Saved entries
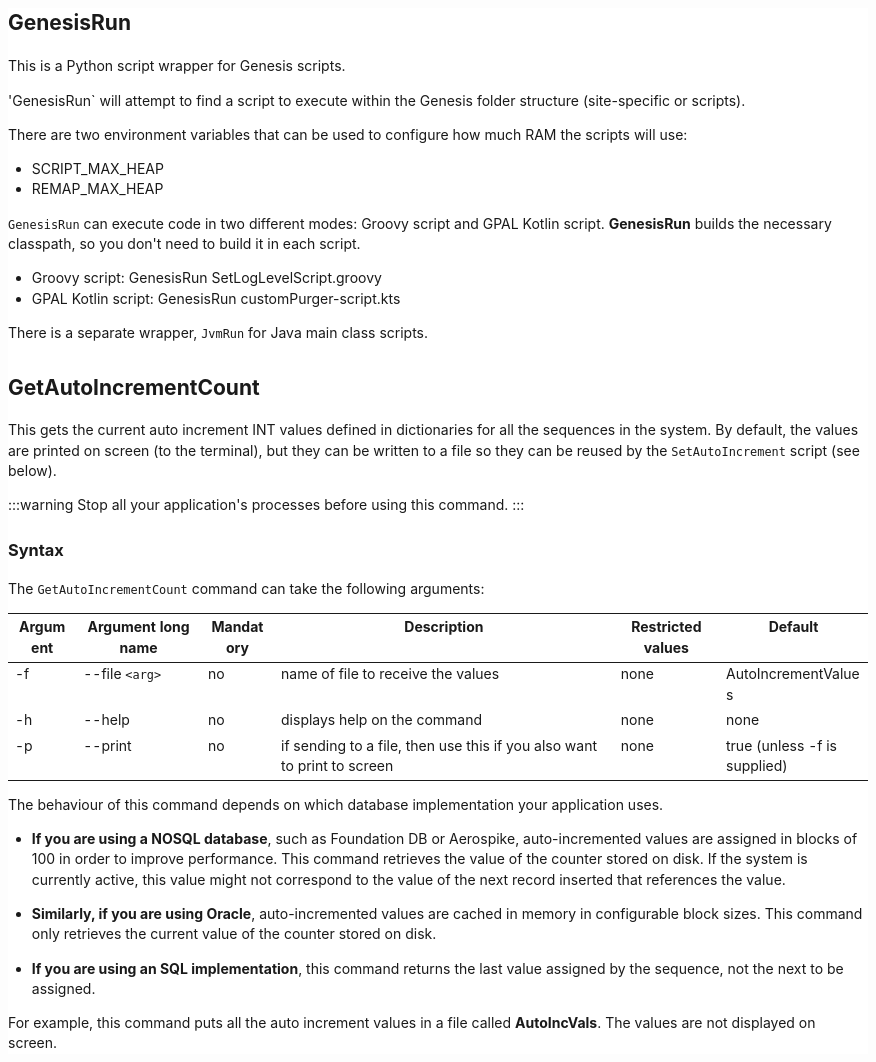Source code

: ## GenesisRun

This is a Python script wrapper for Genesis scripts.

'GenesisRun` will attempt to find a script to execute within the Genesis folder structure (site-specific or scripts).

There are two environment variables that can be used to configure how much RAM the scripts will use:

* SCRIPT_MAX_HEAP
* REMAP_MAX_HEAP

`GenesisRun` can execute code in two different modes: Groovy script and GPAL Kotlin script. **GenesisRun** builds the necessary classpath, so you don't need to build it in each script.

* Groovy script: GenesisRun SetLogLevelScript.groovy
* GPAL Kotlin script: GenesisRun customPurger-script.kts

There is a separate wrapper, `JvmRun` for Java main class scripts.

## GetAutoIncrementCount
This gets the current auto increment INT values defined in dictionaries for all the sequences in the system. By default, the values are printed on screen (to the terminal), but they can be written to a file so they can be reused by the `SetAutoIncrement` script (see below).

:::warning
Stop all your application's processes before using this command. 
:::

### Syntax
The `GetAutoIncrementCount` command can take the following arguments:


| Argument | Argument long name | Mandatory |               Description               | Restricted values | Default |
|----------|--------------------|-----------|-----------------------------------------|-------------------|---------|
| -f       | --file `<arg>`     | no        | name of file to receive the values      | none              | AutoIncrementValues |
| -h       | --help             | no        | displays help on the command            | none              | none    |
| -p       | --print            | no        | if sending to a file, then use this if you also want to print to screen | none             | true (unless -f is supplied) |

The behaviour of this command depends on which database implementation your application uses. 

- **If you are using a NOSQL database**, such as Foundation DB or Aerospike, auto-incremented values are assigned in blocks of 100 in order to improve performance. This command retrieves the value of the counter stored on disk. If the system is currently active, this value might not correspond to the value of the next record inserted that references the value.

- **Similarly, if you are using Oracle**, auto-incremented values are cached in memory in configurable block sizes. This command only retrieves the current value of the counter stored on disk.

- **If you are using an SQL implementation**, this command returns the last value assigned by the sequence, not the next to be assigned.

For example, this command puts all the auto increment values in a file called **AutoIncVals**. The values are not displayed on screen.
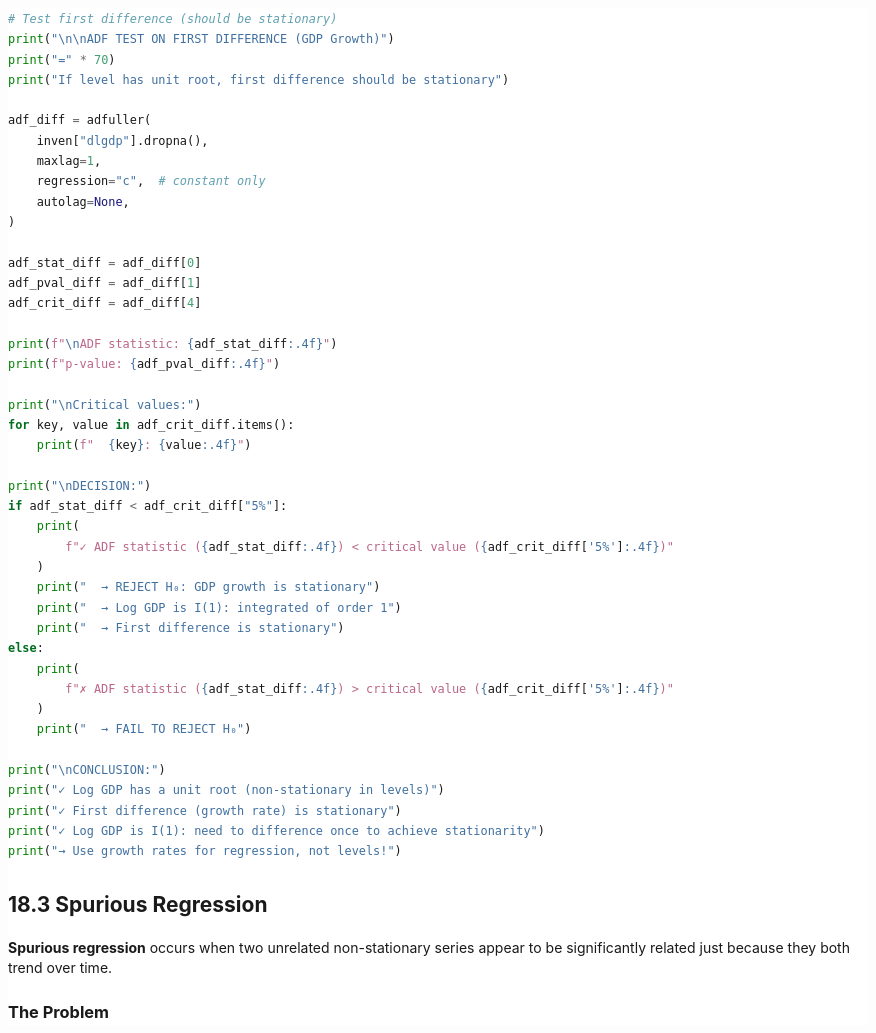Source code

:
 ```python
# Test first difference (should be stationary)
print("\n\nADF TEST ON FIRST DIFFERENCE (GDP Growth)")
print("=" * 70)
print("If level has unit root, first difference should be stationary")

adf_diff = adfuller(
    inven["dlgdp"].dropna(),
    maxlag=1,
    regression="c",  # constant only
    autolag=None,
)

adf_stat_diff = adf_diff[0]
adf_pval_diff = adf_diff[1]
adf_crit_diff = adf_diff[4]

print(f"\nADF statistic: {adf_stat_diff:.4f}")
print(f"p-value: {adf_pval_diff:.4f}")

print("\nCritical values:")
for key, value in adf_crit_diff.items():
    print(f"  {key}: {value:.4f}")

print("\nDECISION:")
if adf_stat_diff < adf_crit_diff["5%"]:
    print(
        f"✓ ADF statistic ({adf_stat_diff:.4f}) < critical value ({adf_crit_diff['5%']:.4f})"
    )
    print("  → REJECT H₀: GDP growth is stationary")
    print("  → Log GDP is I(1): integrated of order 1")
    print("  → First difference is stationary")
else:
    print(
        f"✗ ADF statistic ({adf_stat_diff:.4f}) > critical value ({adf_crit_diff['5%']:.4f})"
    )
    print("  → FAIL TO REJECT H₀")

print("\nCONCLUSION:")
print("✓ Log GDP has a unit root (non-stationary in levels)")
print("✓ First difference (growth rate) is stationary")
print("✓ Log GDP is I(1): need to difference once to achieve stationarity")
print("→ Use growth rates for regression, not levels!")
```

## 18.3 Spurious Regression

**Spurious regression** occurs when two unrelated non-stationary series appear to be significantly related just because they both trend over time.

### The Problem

▸ Problem to solve
Please give the data again in full, exactly as written, but without any images.

▸ Exercise output
Source code

: ## GenesisRun

This is a Python script wrapper for Genesis scripts.

'GenesisRun` will attempt to find a script to execute within the Genesis folder structure (site-specific or scripts).

There are two environment variables that can be used to configure how much RAM the scripts will use:

* SCRIPT_MAX_HEAP
* REMAP_MAX_HEAP

`GenesisRun` can execute code in two different modes: Groovy script and GPAL Kotlin script. **GenesisRun** builds the necessary classpath, so you don't need to build it in each script.

* Groovy script: GenesisRun SetLogLevelScript.groovy
* GPAL Kotlin script: GenesisRun customPurger-script.kts

There is a separate wrapper, `JvmRun` for Java main class scripts.

## GetAutoIncrementCount
This gets the current auto increment INT values defined in dictionaries for all the sequences in the system. By default, the values are printed on screen (to the terminal), but they can be written to a file so they can be reused by the `SetAutoIncrement` script (see below).

:::warning
Stop all your application's processes before using this command. 
:::

### Syntax
The `GetAutoIncrementCount` command can take the following arguments:


| Argument | Argument long name | Mandatory |               Description               | Restricted values | Default |
|----------|--------------------|-----------|-----------------------------------------|-------------------|---------|
| -f       | --file `<arg>`     | no        | name of file to receive the values      | none              | AutoIncrementValues |
| -h       | --help             | no        | displays help on the command            | none              | none    |
| -p       | --print            | no        | if sending to a file, then use this if you also want to print to screen | none             | true (unless -f is supplied) |

The behaviour of this command depends on which database implementation your application uses. 

- **If you are using a NOSQL database**, such as Foundation DB or Aerospike, auto-incremented values are assigned in blocks of 100 in order to improve performance. This command retrieves the value of the counter stored on disk. If the system is currently active, this value might not correspond to the value of the next record inserted that references the value.

- **Similarly, if you are using Oracle**, auto-incremented values are cached in memory in configurable block sizes. This command only retrieves the current value of the counter stored on disk.

- **If you are using an SQL implementation**, this command returns the last value assigned by the sequence, not the next to be assigned.

For example, this command puts all the auto increment values in a file called **AutoIncVals**. The values are not displayed on screen.
Source code

:
 ```python
# Test first difference (should be stationary)
print("\n\nADF TEST ON FIRST DIFFERENCE (GDP Growth)")
print("=" * 70)
print("If level has unit root, first difference should be stationary")

adf_diff = adfuller(
    inven["dlgdp"].dropna(),
    maxlag=1,
    regression="c",  # constant only
    autolag=None,
)

adf_stat_diff = adf_diff[0]
adf_pval_diff = adf_diff[1]
adf_crit_diff = adf_diff[4]

print(f"\nADF statistic: {adf_stat_diff:.4f}")
print(f"p-value: {adf_pval_diff:.4f}")

print("\nCritical values:")
for key, value in adf_crit_diff.items():
    print(f"  {key}: {value:.4f}")

print("\nDECISION:")
if adf_stat_diff < adf_crit_diff["5%"]:
    print(
        f"✓ ADF statistic ({adf_stat_diff:.4f}) < critical value ({adf_crit_diff['5%']:.4f})"
    )
    print("  → REJECT H₀: GDP growth is stationary")
    print("  → Log GDP is I(1): integrated of order 1")
    print("  → First difference is stationary")
else:
    print(
        f"✗ ADF statistic ({adf_stat_diff:.4f}) > critical value ({adf_crit_diff['5%']:.4f})"
    )
    print("  → FAIL TO REJECT H₀")

print("\nCONCLUSION:")
print("✓ Log GDP has a unit root (non-stationary in levels)")
print("✓ First difference (growth rate) is stationary")
print("✓ Log GDP is I(1): need to difference once to achieve stationarity")
print("→ Use growth rates for regression, not levels!")
```

## 18.3 Spurious Regression

**Spurious regression** occurs when two unrelated non-stationary series appear to be significantly related just because they both trend over time.

### The Problem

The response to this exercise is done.